Yo lo conocía por los gatos. Sí, los gatos pueden llegar a tomar Flores de Bach. Ya sabemos que los gatos son animalitos muy sensibles e igual que existen productos con feromonas para tratar diferentes problemas de comportamiento (como Feliway) yo ya había oído que existían preparados de Flores de Bach que les iban muy bien en caso de dificultades.

Si me conocéis un poquito sabréis que soy una persona bastante escéptica. Me lo cuestiono todo, incluso muchas veces aunque tenga la evidencia delante de las narices. Así que os podéis imaginar que no tenía una gran confianza en las Flores de Bach pero desde luego, estando el kakadrama al nivel al que estaba, y siendo algo en teoría nada dañino, no me iba a quedar sin probarlo.

A través de un familiar contacté con una profesional que venía muy recomendada, rellené el cuestionario respondiendo con los sentimientos que creía que tenía Bebé y me hicieron el preparado. Por cierto, que al responder el cuestionario no sólo se puso de manifiesto el tema de la retención de heces sino también otros relacionados con el sueño y la dificultad para separarse de mi.

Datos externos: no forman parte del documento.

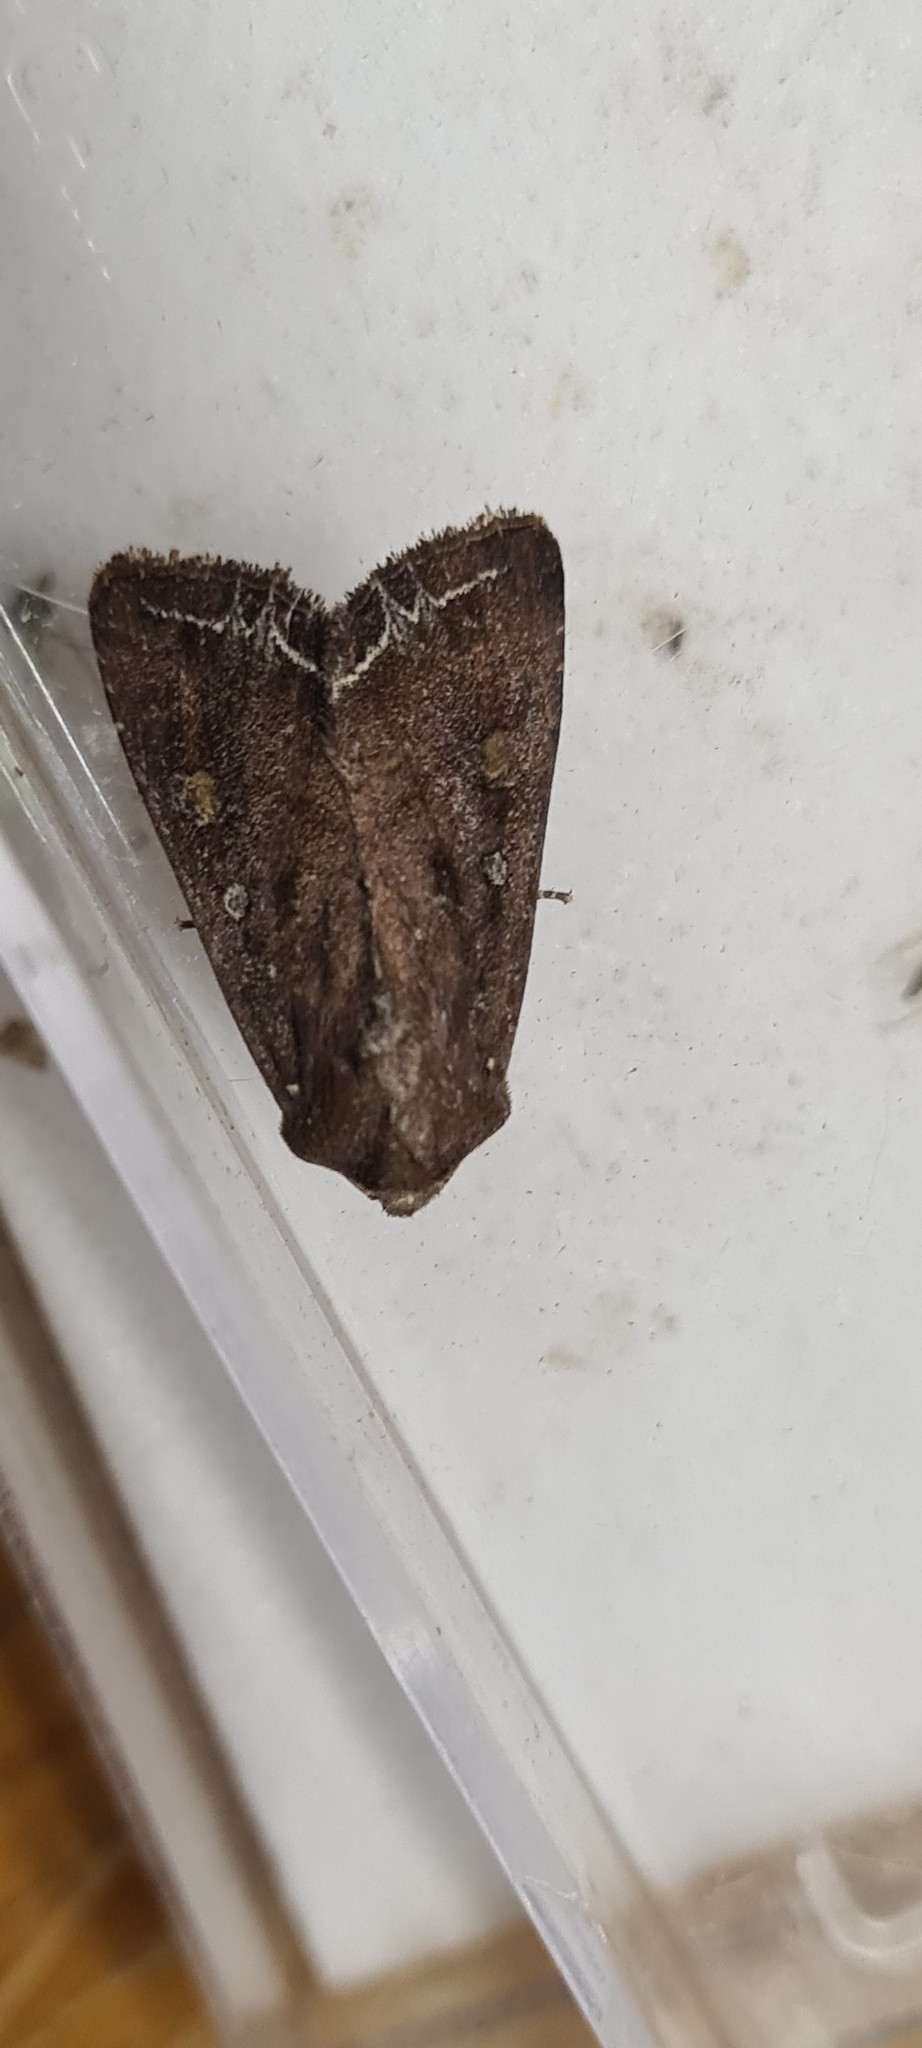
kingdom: Animalia
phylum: Arthropoda
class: Insecta
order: Lepidoptera
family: Noctuidae
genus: Lacanobia
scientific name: Lacanobia oleracea
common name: Bright-line brown-eye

Al contrario de lo que yo esperaba, Bebé se tomó muy bien las gotas. Me preguntó para qué eran, le expliqué que para ayudarle a hacer caca y que no le doliera la tripita ya que cuando se ponía tan mal siempre decía que le dolía mucho y se retorcía en el suelo sudando a mares. El tomar las gotas se convirtió en parte de la rutina sin problema alguno.

Pues bien, casualidad o no, Bebé empezó a mejorar al poco de comenzar a tomar las gotas. Si le tocaba mejorar sí o sí, con independencia de las Flores de Bach o no, es algo que nunca podremos saber. Pero lo cierto es que empezó con las gotas y el kakadrama empezó a disminuir casi de inmediato. Y no sólo eso sino que casi al mismo tiempo pidió dormir en su cama, en su habitación, y el número de despertares bajó considerablemente.

¿Coincidencia? A mi me parecen demasiadas casualidades para ser todo fruto del azar, especialmente en una cuestión que no parecía para nada estar madura como el tema de independizarse a su dormitorio y despertarse menos veces.

¿Efecto placebo? No sé si es posible que un bebé de dos años y pico pueda sugestionarse con unas gotas pensando que van a solucionar todos sus problemas, pero quizá el tomarlas le diera una confianza que en ese momento no tenía. Desde luego a mi me quedó claro que aunque él no supiera cómo llamarlo ni cómo gestionarlo sí que era consciente del problema que tenía con la caca y de cómo realmente le estaba produciendo una dificultad diaria muy importante. Se le veía que tomaba las gotas con ganas de ponerse bueno así que puede ser, de alguna manera, que eso influyera positivamente para afrontar sus miedos.

Sea como sea, mi experiencia con las Flores de Bach ha sido positiva y si tuviera que recomendarlas diría: por probar no pierdes nada.

¿Las conocíais? ¿Las habéis probado? ¿Qué opinión tenéis de las Flores de Bach?